**SOURCE DATA:**
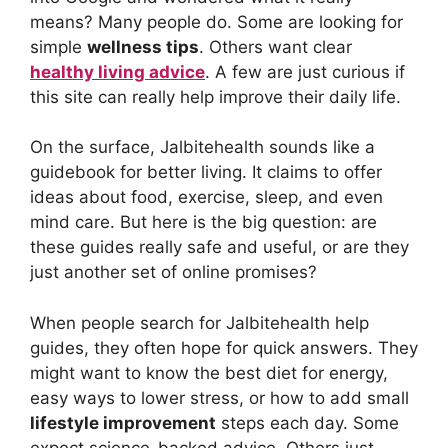
means? Many people do. Some are looking for
simple
wellness tips
. Others want clear
healthy living advice
. A few are just curious if
this site can really help improve their daily life.
On the surface, Jalbitehealth sounds like a
guidebook for better living. It claims to offer
ideas about food, exercise, sleep, and even
mind care. But here is the big question: are
these guides really safe and useful, or are they
just another set of online promises?
When people search for Jalbitehealth help
guides, they often hope for quick answers. They
might want to know the best diet for energy,
easy ways to lower stress, or how to add small
lifestyle improvement
steps each day. Some
expect science-backed advice. Others just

**JOB ITEM:** Among the lines above, repeat exactly those from the line with "this site can" to the line with "steps each day. Some", counting both ends.

**SOLUTION FOR THIS TASK:**
this site can really help improve their daily life.
On the surface, Jalbitehealth sounds like a
guidebook for better living. It claims to offer
ideas about food, exercise, sleep, and even
mind care. But here is the big question: are
these guides really safe and useful, or are they
just another set of online promises?
When people search for Jalbitehealth help
guides, they often hope for quick answers. They
might want to know the best diet for energy,
easy ways to lower stress, or how to add small
lifestyle improvement
steps each day. Some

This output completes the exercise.